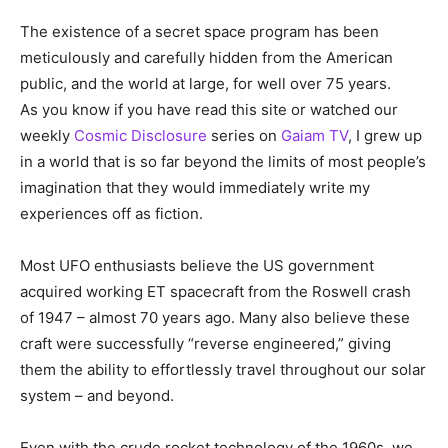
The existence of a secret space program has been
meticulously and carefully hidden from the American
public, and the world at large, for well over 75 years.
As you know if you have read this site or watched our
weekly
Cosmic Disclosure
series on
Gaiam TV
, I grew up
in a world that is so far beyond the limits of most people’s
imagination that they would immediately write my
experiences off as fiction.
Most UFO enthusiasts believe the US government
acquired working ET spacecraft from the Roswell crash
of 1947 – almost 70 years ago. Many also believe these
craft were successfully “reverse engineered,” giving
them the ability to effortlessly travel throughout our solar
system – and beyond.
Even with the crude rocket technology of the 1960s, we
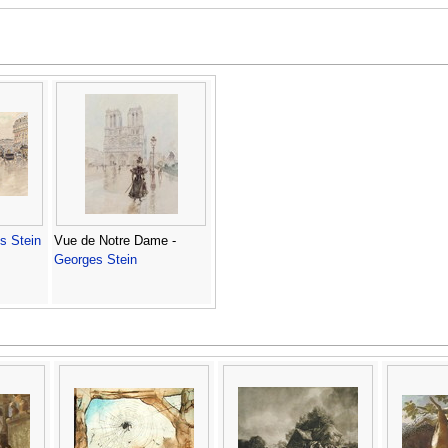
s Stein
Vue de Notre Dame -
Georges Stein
++++++++++++++++++++
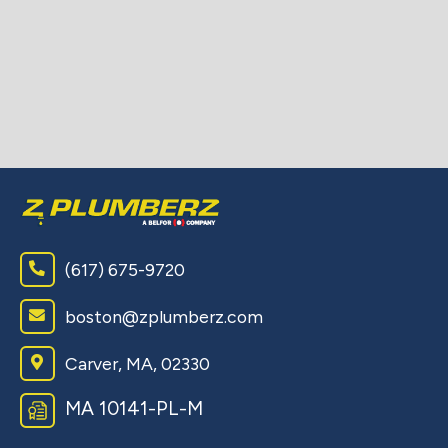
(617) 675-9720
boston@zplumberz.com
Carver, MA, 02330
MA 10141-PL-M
++++++++++++++++++++
AIM OF THE TASK:
Treat the line with "The existence of" as the start and the line with "Georges Stein" as the end, and return exactly that span of the data above, both ends included, without pictures.

ANSWER TO THIS TASK:
The existence of a secret space program has been
meticulously and carefully hidden from the American
public, and the world at large, for well over 75 years.
As you know if you have read this site or watched our
weekly
Cosmic Disclosure
series on
Gaiam TV
, I grew up
in a world that is so far beyond the limits of most people’s
imagination that they would immediately write my
experiences off as fiction.
Most UFO enthusiasts believe the US government
acquired working ET spacecraft from the Roswell crash
of 1947 – almost 70 years ago. Many also believe these
craft were successfully “reverse engineered,” giving
them the ability to effortlessly travel throughout our solar
system – and beyond.
Even with the crude rocket technology of the 1960s, we
s Stein
Vue de Notre Dame -
Georges Stein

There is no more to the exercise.